1942’s Cat People was the first in a string of low-budget horror movies produced by Val Lewton for RKO Pictures. He would go on to produce such ’40s favorites as I Walked With a Zombie and The Body Snatcher, but Cat People is arguably his greatest work. The film is considered a landmark of the genre, and it also invented the “Lewton Bus” scare technique, which is more popular now than ever.
In 1982, director Paul Schrader (Hardcore) helmed a remake of the classic, which earned the cult classic status of its own. The story, written by Alan Ormsby (Children Shouldn’t Play with Dead Things) (although most assume Schrader had an uncredited hand in the script as well), is loosely based on DeWitt Bodeen’s original story – but the end result is fairly far removed from the source material.
After spending her youth and young adulthood in a series of foster homes, Irena Gallier (Nastassja Kinski) visits her brother, Paul (Malcolm McDowell, A Clockwork Orange), in his New Orleans home for the first time since their parents’ death. It’s an awkward relationship to begin with, and the situation becomes more strange when Paul disappears. While he’s gone, a mysterious black leopard appears in town and kills a hooker.
The wild animal is captured by the workers from a local zoo, lead by zoologist Oliver Yates (John Heard, Home Alone). Irena visits the zoo and senses a strange connection to the caged animal, complicated further by her attraction to Oliver.
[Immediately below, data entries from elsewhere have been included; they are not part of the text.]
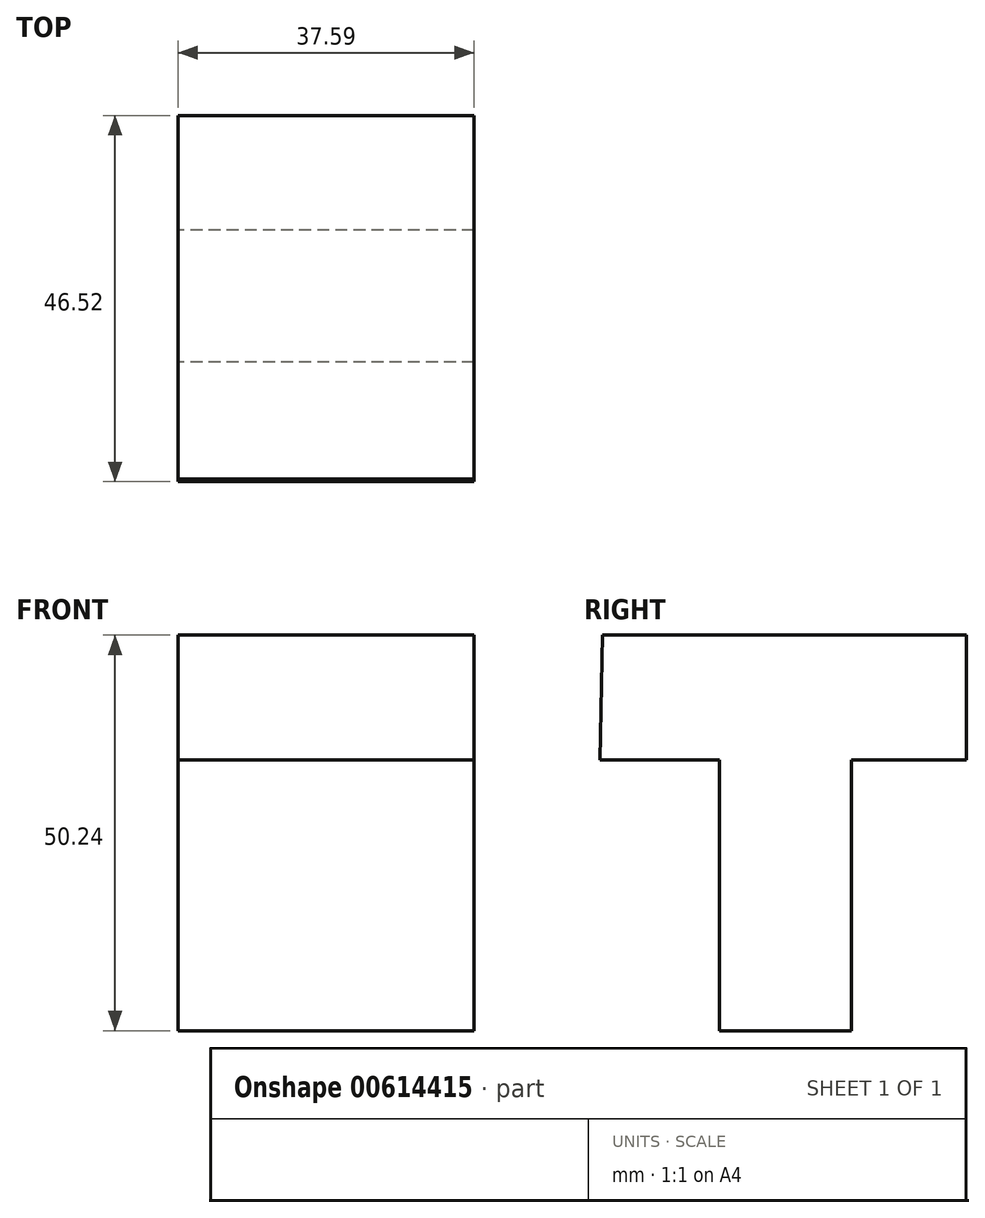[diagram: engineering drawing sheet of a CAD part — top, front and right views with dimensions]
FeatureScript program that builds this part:
annotation { "Feature Type Name" : "Feature", "Feature Type Description" : "" }
export const myFeature = defineFeature(function(context is Context, id is Id, definition is map)
    precondition{}
    {
        {
            var Q0;
            Q0=qCreatedBy(makeId("Right.planeOp"),FACE);
            var sketch = newSketch(context, id + "F0", { "sketchPlane" : qUnion([Q0])});
            skLineSegment(sketch, "E0", {"start": v(-62.18, 33.03) * mm, "end": v(-15.97, 33.03) * mm});
            skLineSegment(sketch, "E1", {"start": v(-15.97, 33.03) * mm, "end": v(-15.97, 17.21) * mm});
            skLineSegment(sketch, "E2", {"start": v(-15.97, 17.21) * mm, "end": v(-30.55, 17.21) * mm});
            skLineSegment(sketch, "E3", {"start": v(-30.55, 17.21) * mm, "end": v(-30.55, -17.21) * mm});
            skLineSegment(sketch, "E4", {"start": v(-30.55, -17.21) * mm, "end": v(-47.3, -17.21) * mm});
            skLineSegment(sketch, "E5", {"start": v(-47.3, -17.21) * mm, "end": v(-47.3, 17.21) * mm});
            skLineSegment(sketch, "E6", {"start": v(-47.3, 17.21) * mm, "end": v(-62.49, 17.21) * mm});
            skLineSegment(sketch, "E7", {"start": v(-62.49, 17.21) * mm, "end": v(-62.18, 33.03) * mm});
            skSolve(sketch);
        }
        {
            var Q0;
            Q0=makeQuery(id+"F0.imprint","IMPRINT",FACE,{"disambiguationData":[TD([[makeQuery(id+"F0.imprint","IMPRINT",EDGE,{"derivedFrom":sQuery(id+"F0.wireOp",EDGE,"E0")}),-1.0]])]});
            extrude(context, id + "F1", {"entities" : qUnion([Q0]), "depth" : 37.6 * mm, "offsetDistance" : 25.4 * mm});
        }
    });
The leopard disappears from the zoo and, wouldn’t you know it, Paul reappears. He attacks Irena, revealing to her that they are part of an ancient breed that transforms into leopards upon sexual arousal. Only the incestuous act of sex with another like them prevents the werewolf-like transformation.
Although sexuality played a key role in the original, the most noticeable difference in the remake is the increased eroticism. The curse can be seen as an allegory for the carnal urges inside all humans. Rampant nudity is the name of the game, with nearly ever female baring her breasts – including Kinski, who spends much of the second half of the film in the buff. Being a product of the ’80s, it’s no surprise that the film also amps up the gore content.
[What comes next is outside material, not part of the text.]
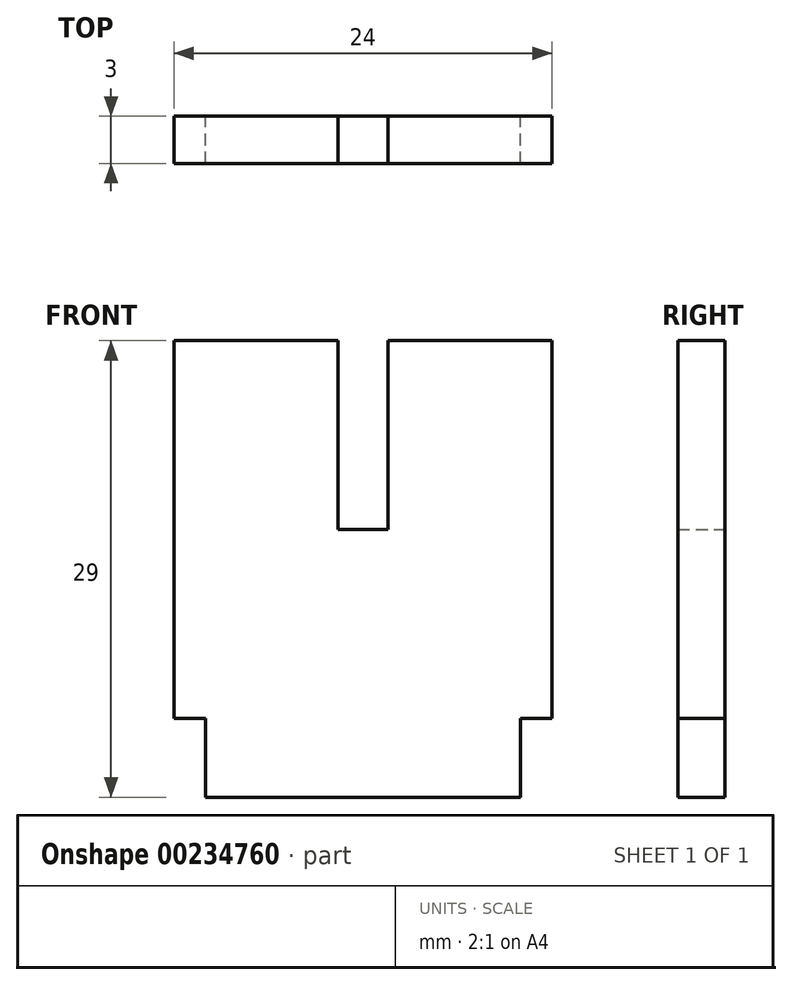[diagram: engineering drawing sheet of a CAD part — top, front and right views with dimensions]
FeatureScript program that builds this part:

The original Cat People employed a lot of shadow play because it did not have the means to pull off leopard attacks, and the remake uses similar tactics with a greater mixture of actual animals and puppetry. Schrader handles the visuals with finesse, never allowing the subject matter to come off as too schlocky. He also does his best to keep the eroticism from feeling exploitative. But to say it’s void of any cheesy moments would be a lie; one particular scene of a bra popping open makes that an impossible task. Schrader injects the film with dose of a stylish experimentation to explore the mythical aspects, particularly the magnificent orange desert setpiece.
The eclectic cast is a treat. Kinski, despite not having much dialogue, is fantastic as the lead; she’s innocent at a glance with a hint of something deeper behind those big, catlike eyes. McDowell, as always, is a master of his craft. Along with the aforementioned stars, Cat People features Annette O’Toole (It) and Ed Begley Jr. (Arrested Development) as zoo workers, Ruby Dee (Do the Right Thing) as Pauls’ housekeeper, Frankie Faison (The Silence of the Lambs) as a detective and Lynn Lowry (Lynn Lowry) as one of several scantily clad victims. There’s also a Golden Globe-nominated score composed by Giorgio Moroder (Scarface), complete with a theme song, “Cat People (Putting Out Fire),” sung by David Bowie.
Scream Factory brings Cat People to Blu-ray in expectedly impressive fashion. The video and audio both offer noticeable improvements over past releases. There’s no commentary track (although Schrader recorded one for a previous DVD issue), but the disc includes new interviews with all of the key players: Kinski, Heard, McDowell, O’Toole, Lowry, Moroder and Schrader himself. They’re brief but interesting segments. Trailers and galleries round out the extras.
Many modern horror remakes could learn a thing or two from Cat People. 40 years removed from the original, the film takes the basic concept and does something refreshingly bold with it.